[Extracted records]
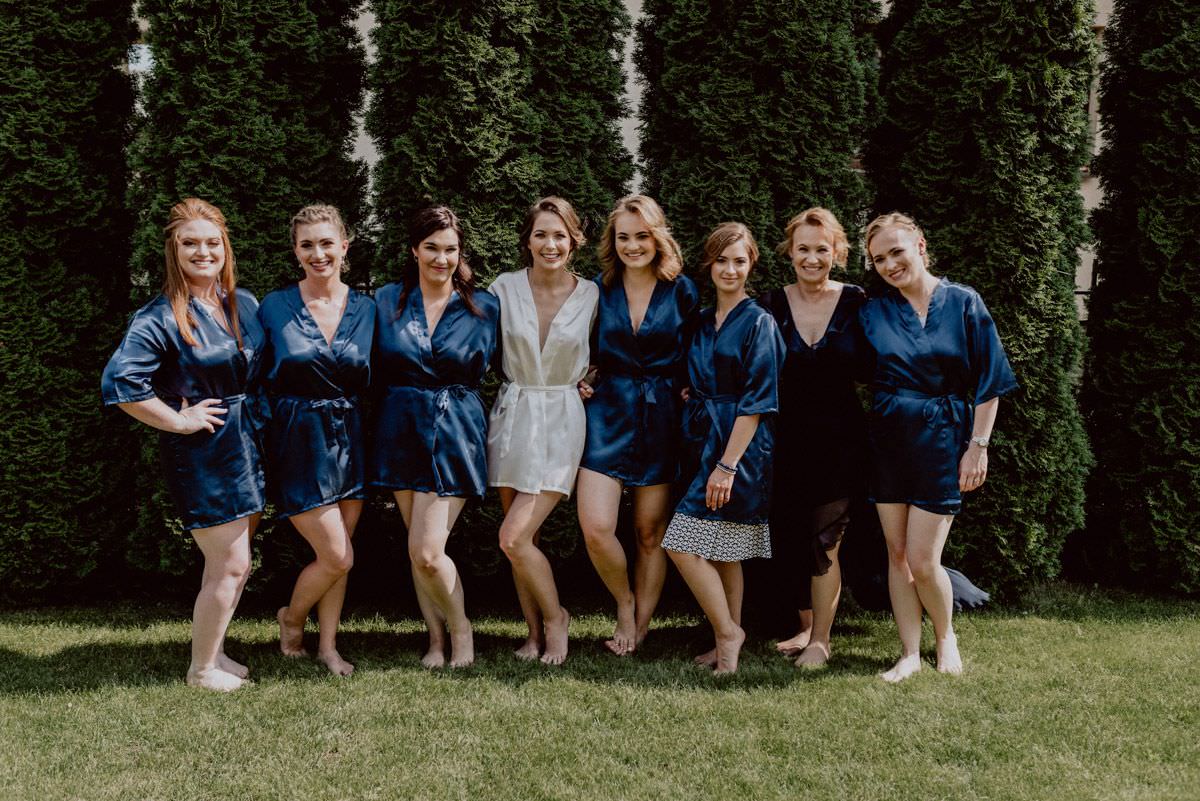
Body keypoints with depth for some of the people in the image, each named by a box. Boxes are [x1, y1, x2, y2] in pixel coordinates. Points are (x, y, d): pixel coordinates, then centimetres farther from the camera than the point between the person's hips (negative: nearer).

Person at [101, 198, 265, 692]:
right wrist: (179, 420, -18)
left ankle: (214, 651, 32)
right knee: (229, 566, -2)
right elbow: (119, 383, -25)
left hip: (247, 443, 7)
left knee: (233, 563, 14)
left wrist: (256, 416, 8)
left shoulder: (244, 305, 7)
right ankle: (202, 669, 15)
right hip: (201, 452, -7)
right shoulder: (161, 317, -15)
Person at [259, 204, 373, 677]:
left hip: (350, 441, 3)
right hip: (299, 443, -3)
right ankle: (291, 619, 24)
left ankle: (328, 645, 25)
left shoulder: (366, 310, 2)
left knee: (337, 556, 8)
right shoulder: (274, 308, -5)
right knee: (337, 556, -4)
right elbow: (256, 380, 1)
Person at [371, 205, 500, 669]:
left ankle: (461, 628, 13)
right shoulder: (387, 301, 4)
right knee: (418, 548, 8)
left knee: (426, 551, -10)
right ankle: (436, 637, 24)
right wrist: (406, 402, 3)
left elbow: (481, 371, 10)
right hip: (401, 432, 3)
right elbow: (377, 371, 10)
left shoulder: (482, 308, 0)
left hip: (455, 434, -3)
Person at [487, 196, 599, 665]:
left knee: (514, 538, -12)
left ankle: (554, 618, 11)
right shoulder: (504, 288, -3)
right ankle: (535, 631, 24)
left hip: (562, 421, -2)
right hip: (511, 417, 2)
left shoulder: (592, 297, -3)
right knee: (519, 540, 7)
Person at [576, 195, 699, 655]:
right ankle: (625, 602, 15)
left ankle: (641, 625, 21)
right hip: (607, 414, 0)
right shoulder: (598, 290, 4)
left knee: (651, 532, 6)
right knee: (595, 529, -12)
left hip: (661, 417, 0)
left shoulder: (681, 291, 1)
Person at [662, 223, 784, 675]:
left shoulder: (758, 323, -8)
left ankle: (727, 631, 2)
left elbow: (756, 401, -14)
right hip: (702, 440, 7)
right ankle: (728, 639, 18)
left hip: (738, 444, -7)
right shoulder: (702, 322, 13)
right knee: (721, 551, 11)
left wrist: (727, 465, -18)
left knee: (683, 542, -12)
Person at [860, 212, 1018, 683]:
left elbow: (988, 383, -3)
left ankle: (946, 636, 21)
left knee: (923, 560, -5)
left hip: (941, 439, -3)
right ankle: (910, 654, 16)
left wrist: (978, 446, -7)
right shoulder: (873, 313, 3)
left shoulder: (964, 304, -3)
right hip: (887, 437, 3)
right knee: (897, 555, 5)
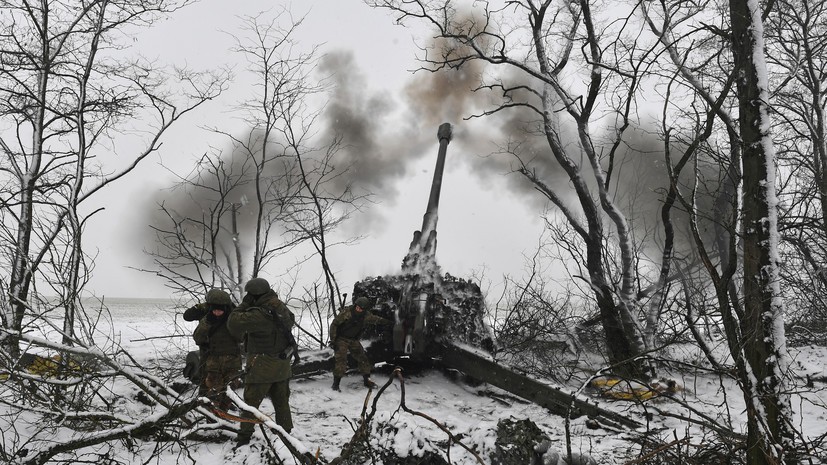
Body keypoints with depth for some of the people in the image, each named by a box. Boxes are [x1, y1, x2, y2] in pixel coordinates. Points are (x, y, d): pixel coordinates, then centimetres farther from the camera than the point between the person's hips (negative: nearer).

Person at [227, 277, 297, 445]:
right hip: (283, 364, 7)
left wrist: (244, 304, -13)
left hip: (262, 366, -7)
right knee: (281, 401, 17)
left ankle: (244, 436, 12)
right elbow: (291, 321, 20)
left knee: (250, 402, 6)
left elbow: (233, 323, -24)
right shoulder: (282, 308, -1)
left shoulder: (260, 314, -25)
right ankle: (285, 432, 25)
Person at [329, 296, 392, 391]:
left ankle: (367, 380, 17)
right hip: (341, 339, -5)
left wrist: (389, 322, 17)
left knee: (363, 358, 3)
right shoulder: (346, 312, -22)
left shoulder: (366, 316, -7)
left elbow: (376, 319, 13)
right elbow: (334, 324, -15)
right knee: (341, 359, -17)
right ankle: (336, 383, -11)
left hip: (354, 340, 5)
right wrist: (333, 339, -16)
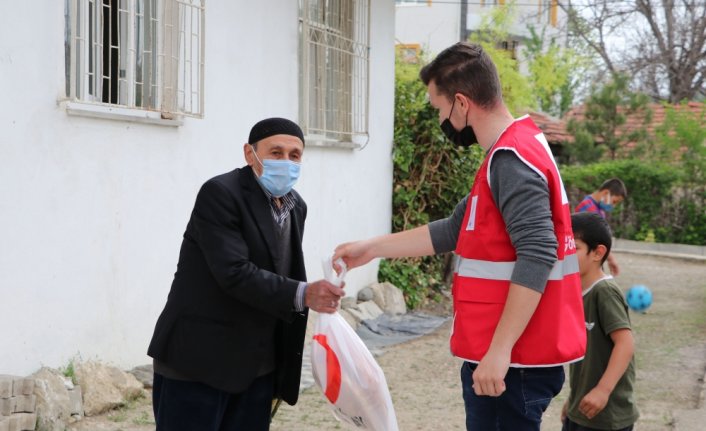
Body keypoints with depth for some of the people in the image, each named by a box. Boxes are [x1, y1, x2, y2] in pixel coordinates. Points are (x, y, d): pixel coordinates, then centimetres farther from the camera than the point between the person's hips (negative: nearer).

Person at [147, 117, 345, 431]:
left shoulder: (296, 206, 10)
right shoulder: (220, 193, -13)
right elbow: (235, 273, -22)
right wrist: (302, 294, -31)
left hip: (257, 366, 7)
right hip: (198, 359, -7)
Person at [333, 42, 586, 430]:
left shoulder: (512, 158, -17)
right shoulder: (508, 154, 15)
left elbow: (537, 257, -25)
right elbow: (454, 231, 20)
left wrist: (499, 350, -26)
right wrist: (372, 248, 21)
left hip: (512, 361, -10)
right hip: (502, 355, 10)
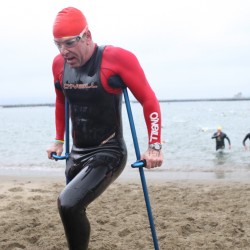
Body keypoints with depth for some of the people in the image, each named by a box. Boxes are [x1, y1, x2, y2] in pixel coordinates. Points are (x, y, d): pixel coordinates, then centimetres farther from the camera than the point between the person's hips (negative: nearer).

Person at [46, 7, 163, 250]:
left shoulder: (117, 58, -17)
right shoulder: (59, 63, 2)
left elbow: (149, 100, -12)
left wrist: (154, 146, -15)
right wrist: (58, 141, 22)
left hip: (108, 154, -7)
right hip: (77, 153, 7)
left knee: (68, 203, -25)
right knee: (73, 209, 15)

* _EXERCISE INSTRUCTIONS_
Copy out the lines above, starting at the line containing "left hip: (257, 366, 7)" and ending at the line containing "right hip: (502, 355, 10)", keeping every character unchanged.

* _WRITTEN ANSWER_
left hip: (257, 366, 7)
right hip: (198, 359, -7)
Person at [333, 42, 586, 430]:
left shoulder: (512, 158, -17)
right shoulder: (508, 154, 15)
left elbow: (537, 257, -25)
right elbow: (454, 231, 20)
left wrist: (499, 350, -26)
right wrist: (372, 248, 21)
left hip: (512, 361, -10)
right hip: (502, 355, 10)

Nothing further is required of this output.